FRAGMENTO:
== == ==

La primera temporada de «The Last of Us» ha sido histórica por muchos motivos… Pero, sobre todo, por habernos enseñado tres grandes lecciones.
La cosa ha ido tal que así (y no tengo ningún tipo de interés en ocultar la verdad): desde que se estrenó el primer capítulo de «The Last of Us» en HBO, hace ya tres meses, he sostenido una cantidad realmente sorprendente de conversaciones con diferentes personas ante las que siempre me presentaba con la verdad por delante, admitiendo que «The Last of Us Parte II» es mi juego favorito de toda la historia de los videojuegos. Tal cual. Y no estoy siendo maximalista.
Esta es una afirmación que, más que probablemente, explique por si sola la turra que voy a dar a continuación. Aunque esta turra también puede explicarse con este otro detalle que también he dejado caer más arriba: las conversaciones con amigos, colegas y conocidos de redes sociales han sido realmente numerosas. Y eso es indicativo, para empezar, del interés general suscitado por una serie que ha sabido estimular esa cultura del acontecimiento que cada vez es más escasa en el panorama televisivo. Cada nuevo capítulo estimulaba una gozosa sensación de urgencia que te impulsaba no solo a verlo cuanto antes mejor, sino sobre todo a diseccionarlo y sobreanalizarlo.
Pero, además de esto, las numerosas charlas de amigos alrededor de «The Last of Us» denotan algo más tremendo todavía: que aquí hay mucha pero que mucha tela que cortar. Que la serie de Craig Mazin y Neil Druckmann tiene pliegues y pliegues dentro de los que habitan infinidad de temas que resultan interesantes por motivos muy diferentes. Y que es una verdadera gozada zambullirse en las partes más oscuras de esos pliegues con la intención de, de alguna forma u otra, acabar encontrando la luz en lo más profundo de ellos.
Todos y cada uno de los nueve capítulos de la serie han marcado hitos muy diferentes, y no solo por sus audiencias realmente impactantes. Esta ficción seriada ha marcado a fuego a los espectadores como solo lo hacen esos productos culturales que sirven para abrir el diálogo en la sociedad de su momento. Así que, para no seguir alargando esto, voy a ir al hueso del asunto y a arrancar con las tres grandes lecciones que, desde mi punto de vista, la primera temporada de «The Last of Us» nos ha enseñado de forma magistral.

== == ==

MATERIAL PROPORCIONADO:
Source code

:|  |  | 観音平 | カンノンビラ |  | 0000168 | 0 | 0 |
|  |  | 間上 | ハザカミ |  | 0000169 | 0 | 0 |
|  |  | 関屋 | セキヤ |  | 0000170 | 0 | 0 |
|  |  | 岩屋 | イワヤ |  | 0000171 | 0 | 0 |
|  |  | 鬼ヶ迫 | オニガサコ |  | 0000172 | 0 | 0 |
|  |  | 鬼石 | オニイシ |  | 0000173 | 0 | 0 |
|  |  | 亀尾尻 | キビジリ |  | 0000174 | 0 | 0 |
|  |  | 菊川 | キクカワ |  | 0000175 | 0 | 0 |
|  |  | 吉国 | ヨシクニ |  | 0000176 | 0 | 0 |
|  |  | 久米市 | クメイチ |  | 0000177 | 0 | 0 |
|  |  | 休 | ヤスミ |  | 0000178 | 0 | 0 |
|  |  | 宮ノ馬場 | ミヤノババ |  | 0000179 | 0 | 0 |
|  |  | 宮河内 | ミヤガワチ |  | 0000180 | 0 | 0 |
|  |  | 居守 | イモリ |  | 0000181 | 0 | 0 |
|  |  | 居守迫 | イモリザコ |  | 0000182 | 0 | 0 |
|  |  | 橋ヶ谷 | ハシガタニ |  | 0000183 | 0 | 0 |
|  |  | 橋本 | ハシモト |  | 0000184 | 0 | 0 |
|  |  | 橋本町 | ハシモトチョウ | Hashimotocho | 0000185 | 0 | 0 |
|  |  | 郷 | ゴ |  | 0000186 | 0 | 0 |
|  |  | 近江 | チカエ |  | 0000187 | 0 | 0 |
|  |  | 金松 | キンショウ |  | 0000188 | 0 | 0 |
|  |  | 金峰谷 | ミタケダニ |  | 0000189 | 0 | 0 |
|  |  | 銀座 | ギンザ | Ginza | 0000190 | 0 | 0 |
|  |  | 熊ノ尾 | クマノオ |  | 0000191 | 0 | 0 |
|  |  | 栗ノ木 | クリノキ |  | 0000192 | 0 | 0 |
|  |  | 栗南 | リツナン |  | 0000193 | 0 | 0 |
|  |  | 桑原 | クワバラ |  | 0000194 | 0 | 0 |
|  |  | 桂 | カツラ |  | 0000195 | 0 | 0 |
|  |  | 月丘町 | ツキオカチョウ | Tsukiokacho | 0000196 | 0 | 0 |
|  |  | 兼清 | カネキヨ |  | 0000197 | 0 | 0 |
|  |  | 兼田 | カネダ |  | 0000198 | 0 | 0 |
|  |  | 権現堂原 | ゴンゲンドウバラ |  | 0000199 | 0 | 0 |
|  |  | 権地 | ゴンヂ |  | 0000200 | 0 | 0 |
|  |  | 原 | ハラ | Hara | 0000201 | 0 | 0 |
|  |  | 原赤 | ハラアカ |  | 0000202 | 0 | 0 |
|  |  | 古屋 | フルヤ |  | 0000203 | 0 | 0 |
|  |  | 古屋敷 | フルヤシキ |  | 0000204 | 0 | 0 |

== == ==

DESCRIPCIÓN DEL EJERCICIO:
Prosigue, por favor, el artículo sobre la primera temporada de «The Last of Us» a partir del punto en que se detiene. Los registros no hacen falta para resolver el ejercicio.

RESPUESTA ESCRITA:
Lección 1: Asume que tiempos complejos exigen mundos complejos
Viendo «The Last of Us» he pensado mucho en «Avatar: El Sentido del Agua«. Y sé que parece una conexión realmente forzada… pero, en realidad, no lo es. Para nada. Al fin y al cabo, mi principal crítica a la segunda parte de la saga de John Cameron es que presenta un mundo que solo parecerá complejo a cualquier persona que no se haya acercado a un videojuego en los últimos quince años. Un mundo que es complejo en su superficie, pero no en su fondo.
Y es que nada ha sido lo mismo desde que el mundo de los videojuegos abrazara el concepto «sandbox» o «mundo abierto». Antes, los RPGs (sobre todo las variantes niponas, conocidas como JRPGs) ya habían apostado por experiencias de juego largas donde la narrativa era igual de importante que la acción. Pero eran experiencias lineales en las que, precisamente debido a la falta de libertad real del jugador, la narrativa acababa siendo bastante tramposa. Además, eran otros tiempos y las máquinas de entonces no permitían construir mundos realmente extensos y complicados. Había mundos grandes pero simples y mundos pequeños y complejos. Todo junto, no.
Pero entonces llegaron los mundos abiertos y el desafío fue cómo conciliar el libre albedrío del jugador con una historia funcional capaz de avanzar de forma orgánica. La cosa ha ido evolucionando poco a poco, con grandes puntales como «GTA IV» o «The Legend of Zelda: Breath of the Wild«. Y lo curioso es que ninguna de las dos partes de «The Last of Us» transcurren en mundos abiertos (bueno, para ser fieles a la verdad, la segunda parte incluye un segmento abierto), pero toman de este tipo de juego una de sus mejores enseñanzas: el jugador debe acceder a la historia de forma orgánica.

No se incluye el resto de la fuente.